Dr. Evelyn Berger-Jenkins and colleagues at the Charles B. Rangel Community Health Center are using routine visits to engage parents and identify poverty-related risks to healthy development, and connect families to community resources that can help.
Food insecurity. Homelessness. Violence. Stressed-out parents. Lack of safe playgrounds. All of these social and economic factors, and many others, can have a huge impact on the health and well-being of children, which is why they are labeled social determinants of health.

In early March United Hospital Fund announced a groundbreaking initiative, Partnerships for Early Childhood Development (PECD), to address these social determinants and their impact on New York City's youngest kids. Eleven New York City hospitals are partnering with community-based agencies in a year-long effort to help pediatric primary care practices routinely screen children ages 0-5 for the social and environmental risks that can interfere with healthy physical, cognitive, and emotional development, and connect them with the social services that can address those risks.

To make certain the partners get the resources, training, and support needed to succeed, UHF and the two other PECD funders, the Altman Foundation and The New York Community Trust, have established a Learning Collaborative (see graphics below), chaired by Dr. Benard Dreyer, former president of the American Academy of Pediatrics and director of pediatrics at NYC Health + Hospitals/Bellevue.

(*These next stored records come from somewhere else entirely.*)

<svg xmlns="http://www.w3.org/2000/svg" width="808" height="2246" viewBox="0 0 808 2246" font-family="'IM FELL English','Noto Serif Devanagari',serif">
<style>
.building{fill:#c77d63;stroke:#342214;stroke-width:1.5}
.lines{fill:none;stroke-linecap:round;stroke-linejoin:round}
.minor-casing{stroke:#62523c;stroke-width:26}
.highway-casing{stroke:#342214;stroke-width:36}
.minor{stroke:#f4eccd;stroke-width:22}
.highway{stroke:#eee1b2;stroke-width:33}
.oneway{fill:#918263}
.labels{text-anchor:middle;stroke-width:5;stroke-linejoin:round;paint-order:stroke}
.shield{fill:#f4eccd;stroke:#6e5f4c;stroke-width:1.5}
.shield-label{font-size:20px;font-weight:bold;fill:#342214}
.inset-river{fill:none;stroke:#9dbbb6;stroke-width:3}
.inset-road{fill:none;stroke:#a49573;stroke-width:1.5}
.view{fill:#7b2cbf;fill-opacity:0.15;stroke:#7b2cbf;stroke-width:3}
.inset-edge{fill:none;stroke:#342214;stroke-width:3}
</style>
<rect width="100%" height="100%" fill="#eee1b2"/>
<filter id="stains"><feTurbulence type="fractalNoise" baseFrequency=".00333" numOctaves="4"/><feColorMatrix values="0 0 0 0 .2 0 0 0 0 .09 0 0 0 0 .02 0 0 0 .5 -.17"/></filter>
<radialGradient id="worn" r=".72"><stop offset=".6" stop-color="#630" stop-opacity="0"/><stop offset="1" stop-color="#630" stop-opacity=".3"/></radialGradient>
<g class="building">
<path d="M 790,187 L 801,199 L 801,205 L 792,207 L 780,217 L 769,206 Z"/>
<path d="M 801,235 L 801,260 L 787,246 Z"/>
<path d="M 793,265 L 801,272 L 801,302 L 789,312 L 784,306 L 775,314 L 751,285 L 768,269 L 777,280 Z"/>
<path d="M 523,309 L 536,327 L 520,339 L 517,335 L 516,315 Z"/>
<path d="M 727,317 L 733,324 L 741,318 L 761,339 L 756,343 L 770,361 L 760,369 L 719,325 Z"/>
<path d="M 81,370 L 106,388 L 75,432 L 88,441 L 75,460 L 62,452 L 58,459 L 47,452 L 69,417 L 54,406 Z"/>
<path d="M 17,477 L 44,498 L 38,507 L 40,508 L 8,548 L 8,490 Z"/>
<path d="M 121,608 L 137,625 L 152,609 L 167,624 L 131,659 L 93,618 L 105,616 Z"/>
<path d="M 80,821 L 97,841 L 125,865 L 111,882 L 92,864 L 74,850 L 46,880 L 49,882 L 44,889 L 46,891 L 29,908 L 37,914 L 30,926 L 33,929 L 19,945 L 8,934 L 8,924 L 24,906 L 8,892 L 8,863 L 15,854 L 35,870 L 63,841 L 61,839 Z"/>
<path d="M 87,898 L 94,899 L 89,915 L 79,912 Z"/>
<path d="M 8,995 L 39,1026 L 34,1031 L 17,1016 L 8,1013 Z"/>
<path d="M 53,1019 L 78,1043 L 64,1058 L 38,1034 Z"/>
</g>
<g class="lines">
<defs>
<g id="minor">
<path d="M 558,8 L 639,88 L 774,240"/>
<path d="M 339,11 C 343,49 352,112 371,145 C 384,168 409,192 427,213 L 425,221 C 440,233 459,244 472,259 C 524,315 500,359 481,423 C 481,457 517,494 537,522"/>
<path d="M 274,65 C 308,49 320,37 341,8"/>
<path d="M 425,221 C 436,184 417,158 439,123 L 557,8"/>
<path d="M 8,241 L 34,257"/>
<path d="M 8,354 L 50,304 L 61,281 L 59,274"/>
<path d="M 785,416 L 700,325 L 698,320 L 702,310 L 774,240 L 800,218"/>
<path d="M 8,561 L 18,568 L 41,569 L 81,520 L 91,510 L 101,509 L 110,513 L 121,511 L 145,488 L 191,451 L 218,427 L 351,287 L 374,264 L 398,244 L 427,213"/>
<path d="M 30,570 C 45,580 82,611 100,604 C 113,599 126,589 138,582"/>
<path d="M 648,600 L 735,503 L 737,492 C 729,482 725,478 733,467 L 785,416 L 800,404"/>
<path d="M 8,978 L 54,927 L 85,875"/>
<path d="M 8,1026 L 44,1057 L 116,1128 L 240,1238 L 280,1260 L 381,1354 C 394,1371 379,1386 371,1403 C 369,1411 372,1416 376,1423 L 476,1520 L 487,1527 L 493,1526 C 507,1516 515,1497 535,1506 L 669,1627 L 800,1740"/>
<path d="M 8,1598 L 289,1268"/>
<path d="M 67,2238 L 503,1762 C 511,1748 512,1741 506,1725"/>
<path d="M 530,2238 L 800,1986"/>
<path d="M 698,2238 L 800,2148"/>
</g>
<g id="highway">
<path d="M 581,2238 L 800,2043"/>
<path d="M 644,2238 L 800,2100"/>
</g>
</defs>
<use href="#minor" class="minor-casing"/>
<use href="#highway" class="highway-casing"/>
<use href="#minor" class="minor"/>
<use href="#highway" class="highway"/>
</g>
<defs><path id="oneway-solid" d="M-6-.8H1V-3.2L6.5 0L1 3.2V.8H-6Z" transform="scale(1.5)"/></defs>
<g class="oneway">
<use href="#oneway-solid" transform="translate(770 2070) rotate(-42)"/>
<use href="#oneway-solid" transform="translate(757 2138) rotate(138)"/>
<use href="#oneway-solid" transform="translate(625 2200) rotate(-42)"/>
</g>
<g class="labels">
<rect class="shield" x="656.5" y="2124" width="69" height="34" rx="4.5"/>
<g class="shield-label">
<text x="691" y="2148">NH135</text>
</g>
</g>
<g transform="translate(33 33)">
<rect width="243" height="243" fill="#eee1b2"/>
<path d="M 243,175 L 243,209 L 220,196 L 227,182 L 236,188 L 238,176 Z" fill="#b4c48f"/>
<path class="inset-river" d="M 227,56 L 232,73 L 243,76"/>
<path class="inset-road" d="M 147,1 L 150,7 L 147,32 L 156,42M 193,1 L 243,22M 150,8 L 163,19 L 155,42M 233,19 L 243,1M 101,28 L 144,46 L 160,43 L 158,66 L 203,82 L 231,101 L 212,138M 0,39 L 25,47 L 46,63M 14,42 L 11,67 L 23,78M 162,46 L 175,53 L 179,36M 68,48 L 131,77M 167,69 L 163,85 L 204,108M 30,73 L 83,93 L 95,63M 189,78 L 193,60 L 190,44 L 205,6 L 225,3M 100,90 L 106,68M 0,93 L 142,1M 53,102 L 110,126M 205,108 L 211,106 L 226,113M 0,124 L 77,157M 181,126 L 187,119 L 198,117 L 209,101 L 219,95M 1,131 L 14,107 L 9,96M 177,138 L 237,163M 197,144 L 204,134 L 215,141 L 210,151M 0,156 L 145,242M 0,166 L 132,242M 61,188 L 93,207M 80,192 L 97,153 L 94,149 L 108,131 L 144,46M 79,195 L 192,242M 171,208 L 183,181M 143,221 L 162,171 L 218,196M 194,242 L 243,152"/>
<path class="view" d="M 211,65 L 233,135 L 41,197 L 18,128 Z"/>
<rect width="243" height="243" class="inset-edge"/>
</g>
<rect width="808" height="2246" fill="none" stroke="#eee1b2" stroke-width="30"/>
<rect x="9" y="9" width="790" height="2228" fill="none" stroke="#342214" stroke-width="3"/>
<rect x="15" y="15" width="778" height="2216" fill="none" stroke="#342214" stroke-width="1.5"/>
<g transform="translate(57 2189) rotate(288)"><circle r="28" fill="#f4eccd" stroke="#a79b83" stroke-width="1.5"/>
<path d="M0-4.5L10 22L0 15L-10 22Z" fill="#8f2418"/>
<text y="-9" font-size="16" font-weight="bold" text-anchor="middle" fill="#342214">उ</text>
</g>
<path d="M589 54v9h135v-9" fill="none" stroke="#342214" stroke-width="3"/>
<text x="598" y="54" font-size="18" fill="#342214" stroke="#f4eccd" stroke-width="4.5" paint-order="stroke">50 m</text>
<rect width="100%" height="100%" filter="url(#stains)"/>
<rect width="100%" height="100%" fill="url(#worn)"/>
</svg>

On April 4 Dr. Dreyer joined Suzanne Brundage, director of UHF's Children's Health Initiative, to kick off the Learning Collaborative with an online webinar, virtually attended by some 55 health care specialists and community leaders, all of them PECD members.

The participating pediatric primary care practices serve more than 26,000 children a year in New York City; UHF expects they will refer more than 7,000 children and their families to services during the coming year. The ultimate goal: to ensure that all young children in the city receive the interventions that can optimize their long-term health and well-being, readying them for success in school and in later life.

Webinar participants demonstrated the range of community partnerships and concerns in the initiative. Mount Sinai Health System, for example, is working with New York Common Pantry, Little Sisters of the Assumption Family Health Services, and Children's Aid Society to address food insecurity. Bronx-Lebanon Hospital Center is partnering with the Claremont Neighborhood Center, a 52-year-old organization that provides recreational and educational programs for youth, and Phipps Neighborhoods, the oldest nonprofit housing organization in New York City, to focus on housing and health navigation needs, and early learning and literacy. And NewYork-Presbyterian/Queens is working with Public Health Solutions, one of the city's largest health nonprofits, to identify and address perinatal depression, food and housing insecurity, intimate partner violence, and parental stress.

In addition to another three webinars, the Learning Collaborative will include three in-person meetings at UHF, the first one scheduled for May 25. There will also be a monthly newsletter focused on sharing national research, innovations, and funding opportunities. Finally, because measurement and evaluation is an important part of the initiative, a common evaluation framework will be built, focused on the screening, referral, and feedback loop process.